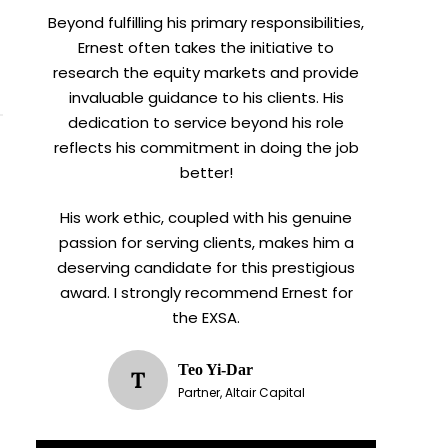
Beyond fulfilling his primary responsibilities,
Ernest often takes the initiative to
research the equity markets and provide
invaluable guidance to his clients. His
dedication to service beyond his role
reflects his commitment in doing the job
better!
His work ethic, coupled with his genuine
passion for serving clients, makes him a
deserving candidate for this prestigious
award. I strongly recommend Ernest for
the EXSA.
Teo Yi-Dar
T
Partner, Altair Capital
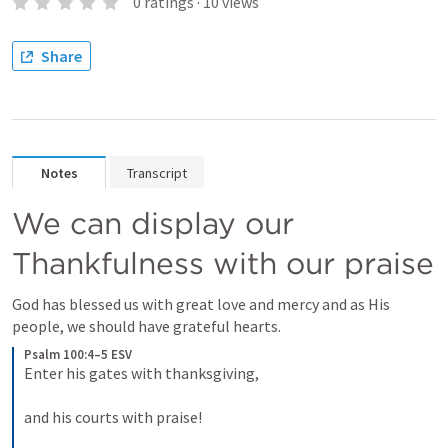
0
ratings
·
10
views
Share
Notes
Transcript
We can display our 
Thankfulness with our praise 
God has blessed us with great love and mercy and as His 
people, we should have grateful hearts.
Psalm 100:4–5 ESV
Enter his gates with thanksgiving, 
and his courts with praise! 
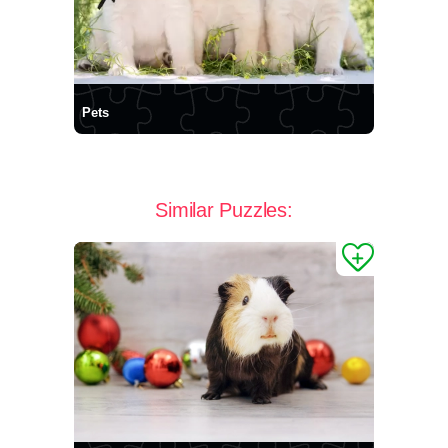
Pets
Similar Puzzles:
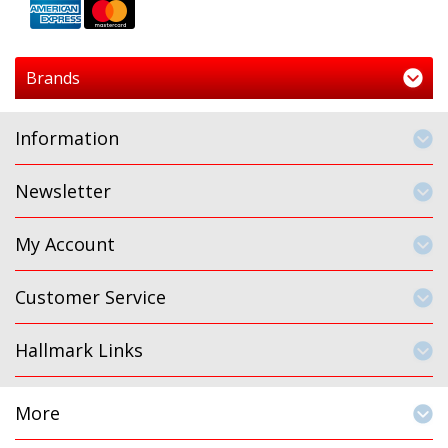
Brands
Information
Newsletter
My Account
Customer Service
Hallmark Links
More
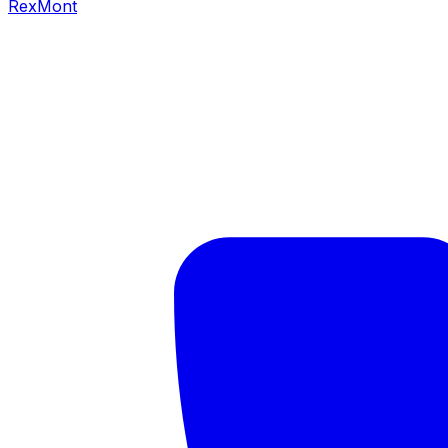
RexMont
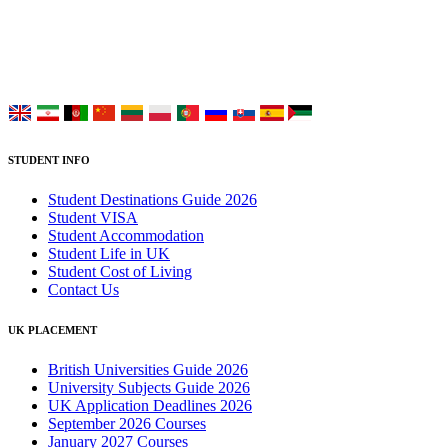
study at Top UK Universities.
Choose your language:
STUDENT INFO
Student Destinations Guide 2026
Student VISA
Student Accommodation
Student Life in UK
Student Cost of Living
Contact Us
UK PLACEMENT
British Universities Guide 2026
University Subjects Guide 2026
UK Application Deadlines 2026
September 2026 Courses
January 2027 Courses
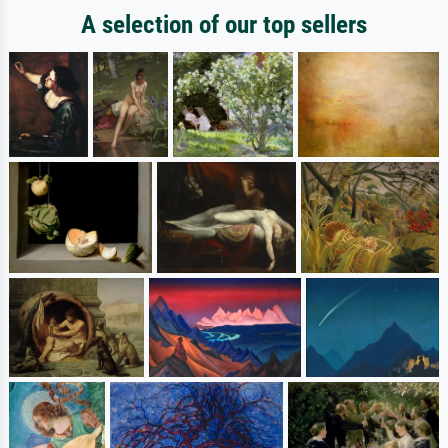
A selection of our top sellers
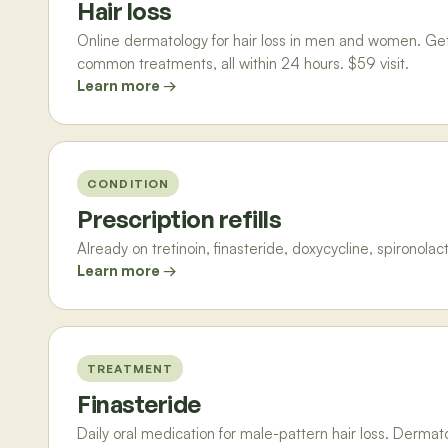
Hair loss
Online dermatology for hair loss in men and women. Get a 
common treatments, all within 24 hours. $59 visit.
Learn more →
CONDITION
Prescription refills
Already on tretinoin, finasteride, doxycycline, spironolac
Learn more →
TREATMENT
Finasteride
Daily oral medication for male-pattern hair loss. Derma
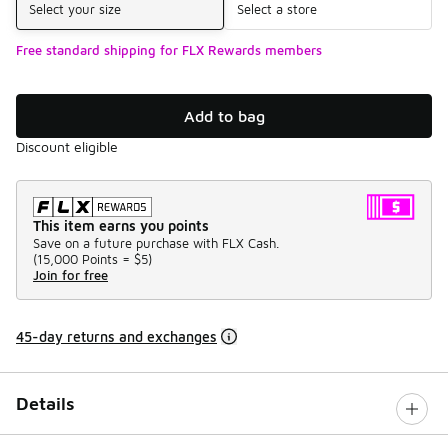
Select your size
Select a store
Free standard shipping for FLX Rewards members
Add to bag
Discount eligible
This item earns you points
Save on a future purchase with FLX Cash.
(
15,000 Points =
$5
)
Join for free
45-day returns and exchanges
Details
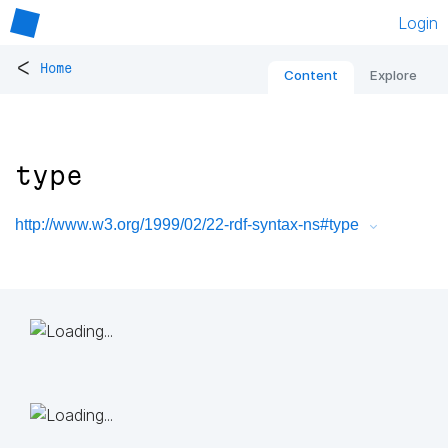
Login
<
Home
Content
Explore
type
http://www.w3.org/1999/02/22-rdf-syntax-ns#type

§

* Directions for this task
The material above is to be transcribed exactly, with all pictures omitted.

* Answer space
Beyond fulfilling his primary responsibilities,
Ernest often takes the initiative to
research the equity markets and provide
invaluable guidance to his clients. His
dedication to service beyond his role
reflects his commitment in doing the job
better!
His work ethic, coupled with his genuine
passion for serving clients, makes him a
deserving candidate for this prestigious
award. I strongly recommend Ernest for
the EXSA.
Teo Yi-Dar
T
Partner, Altair Capital
0
ratings
·
10
views
Share
Notes
Transcript
We can display our 
Thankfulness with our praise 
God has blessed us with great love and mercy and as His 
people, we should have grateful hearts.
Psalm 100:4–5 ESV
Enter his gates with thanksgiving, 
and his courts with praise! 
Pets
Similar Puzzles:
Brands
Information
Newsletter
My Account
Customer Service
Hallmark Links
More
RexMont
study at Top UK Universities.
Choose your language:
STUDENT INFO
Student Destinations Guide 2026
Student VISA
Student Accommodation
Student Life in UK
Student Cost of Living
Contact Us
UK PLACEMENT
British Universities Guide 2026
University Subjects Guide 2026
UK Application Deadlines 2026
September 2026 Courses
January 2027 Courses
A selection of our top sellers
Hair loss
Online dermatology for hair loss in men and women. Get a 
common treatments, all within 24 hours. $59 visit.
Learn more →
CONDITION
Prescription refills
Already on tretinoin, finasteride, doxycycline, spironolac
Learn more →
TREATMENT
Finasteride
Daily oral medication for male-pattern hair loss. Derma
Select your size
Select a store
Free standard shipping for FLX Rewards members
Add to bag
Discount eligible
This item earns you points
Save on a future purchase with FLX Cash.
(
15,000 Points =
$5
)
Join for free
45-day returns and exchanges
Details
Login
<
Home
Content
Explore
type
http://www.w3.org/1999/02/22-rdf-syntax-ns#type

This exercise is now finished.